Изменить размер шрифта - +

В общем, не будем притворяться, что Аристотель (кстати, воспитатель царя) был единомышленником Маркса, но вы можете себе представить, как меня позабавила вся эта пиратская история. Ох уж этот Аристотель!

 

Монтале и бузина

 

Увидев неподдельный восторг своей спутницы, Монтале заметил: «Какие красивые цветы» – и спросил, как они называются. Спациани «взвыла, как раненый зверь». Не может быть! Он создал столь дивный поэтический образ и при этом не узнал бузину в ее естественной среде обитания? Монтале развел руками: «Все-таки поэзия состоит из слов». Этот случай – лучшее объяснение разницы между поэзией и прозой.

Проза говорит о вещах, и если писатель упоминает бузину, то должен хорошо ее себе представлять и давать соответствующее действительности описание, иначе лучше вовсе обойтись без нее. В прозе действует закон rem tene, verba sequentur – «говори по делу, слова найдутся». Начало «Обрученных» (кстати, написанное девятистопником), как и последующее напевное описание пейзажа, не было бы столь прекрасным, не наблюдай Мандзони подолгу за двумя непрерывными цепями гор, высоким мысом с правой стороны и обширным низменным побережьем с левой, мостом, соединяющим оба берега, а также горой Резегоне. В поэзии все наоборот: сначала ты влюбляешься в слова, а потом приходит все остальное – verba tene, res sequentur, или «держись слов, а суть дела приложится».

Выходит, Монтале никогда не видел стебель вики, водоросли и морские звезды, меч-траву, живую изгородь из питтосфор, в серебре двойном росу, сорванную черепицу, белую бабочку, перепелиный хор, кадриль и ригодон, стезю на дне овражка? Сложно сказать, но слово поистине самоценно в стихотворении, где ручей лишь потому задушенный до хрипа, что нужна рифма для выброшенной на берег рыбы, в противном случае он бы булькал, бормотал, клокотал, задыхался или бурлил. Однако звуковая партитура потребовала, чтобы ручей чудесным образом хрипел, и «это навсегда, – / как то, что длится полноценный кон / подобно ходу суток, и что память / растит в себе».

 

Лгать и притворяться

 

Обычно художественный вымысел подразумевает наличие неких указаний на условность повествования, к примеру, слово «роман» на обложке или зачин «Давным-давно…», но часто начало книги подает нам ложный сигнал о правдоподобности.
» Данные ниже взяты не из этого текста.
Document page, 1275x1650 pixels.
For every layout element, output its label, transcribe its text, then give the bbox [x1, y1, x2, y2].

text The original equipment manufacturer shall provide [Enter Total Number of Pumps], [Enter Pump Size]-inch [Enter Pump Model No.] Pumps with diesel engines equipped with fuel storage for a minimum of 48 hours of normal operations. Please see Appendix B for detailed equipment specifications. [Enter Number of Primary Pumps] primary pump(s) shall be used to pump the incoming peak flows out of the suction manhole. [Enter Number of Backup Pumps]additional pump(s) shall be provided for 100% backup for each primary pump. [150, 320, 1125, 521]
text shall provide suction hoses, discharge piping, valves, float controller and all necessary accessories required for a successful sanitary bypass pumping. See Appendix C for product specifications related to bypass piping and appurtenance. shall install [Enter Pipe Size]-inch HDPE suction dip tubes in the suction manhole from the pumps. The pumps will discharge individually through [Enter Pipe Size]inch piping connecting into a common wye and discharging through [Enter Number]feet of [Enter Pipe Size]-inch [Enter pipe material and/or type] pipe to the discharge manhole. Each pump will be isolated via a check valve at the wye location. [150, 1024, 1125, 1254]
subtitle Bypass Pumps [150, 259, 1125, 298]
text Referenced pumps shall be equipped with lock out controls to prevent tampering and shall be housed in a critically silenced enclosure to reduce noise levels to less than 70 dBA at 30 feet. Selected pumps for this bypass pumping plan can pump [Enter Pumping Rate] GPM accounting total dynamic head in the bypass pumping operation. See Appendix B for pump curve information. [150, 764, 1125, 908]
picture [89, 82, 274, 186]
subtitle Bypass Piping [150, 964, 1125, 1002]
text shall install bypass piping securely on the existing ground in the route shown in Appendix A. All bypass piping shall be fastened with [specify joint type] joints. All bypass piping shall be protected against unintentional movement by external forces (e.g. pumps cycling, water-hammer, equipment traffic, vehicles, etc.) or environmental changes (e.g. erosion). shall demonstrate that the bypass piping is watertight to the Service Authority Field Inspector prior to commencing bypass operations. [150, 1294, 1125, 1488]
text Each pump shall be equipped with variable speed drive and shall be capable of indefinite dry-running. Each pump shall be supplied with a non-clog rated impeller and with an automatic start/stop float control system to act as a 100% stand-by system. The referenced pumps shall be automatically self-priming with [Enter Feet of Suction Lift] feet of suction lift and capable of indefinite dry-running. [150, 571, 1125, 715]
Приведу пример: «Около трех лет тому назад мистер Гулливер, которому надоело стечение любопытных к нему в Редриф, купил небольшой клочок земли с удобным домом близ Ньюарка… <…> Перед отъездом из Редрифа мистер Гулливер дал мне на сохранение нижеследующую рукопись… Я три раза внимательно прочел ее… Все произведение, несомненно, дышит правдой, да и как могло быть иначе, если сам автор известен был такой правдивостью, что среди его соседей в Редрифе сложилась даже поговорка, когда случалось утверждать что-нибудь: это так же верно, как если бы это сказал мистер Гулливер».

Посмотрим на титульный лист первого издания романа: там нет ни слова об авторе Джонатане Свифте, зато сообщается, что перед нами подлинная автобиография, написанная самим Гулливером. Читатели могут и не поддаться на уловку, зная благодаря «Правдивой истории» Лукиана и его последователям, что нарочитые уверения в правдивости сразу выдают подделку. Однако порой в романах до того плотно переплетены вымышленные факты и элементы действительности, что читатели оказываются сбиты с толку.

Иной раз они до того серьезно подходят к романам, что верят, будто там описаны реальные события, а персонажи высказывают подлинные мысли автора. И уж поверьте мне, автору романов, на слово: когда тираж переваливает за десять тысяч экземпляров, на смену ценителям художественной литературы приходят читатели, которые принимают на веру все происходящее в книге.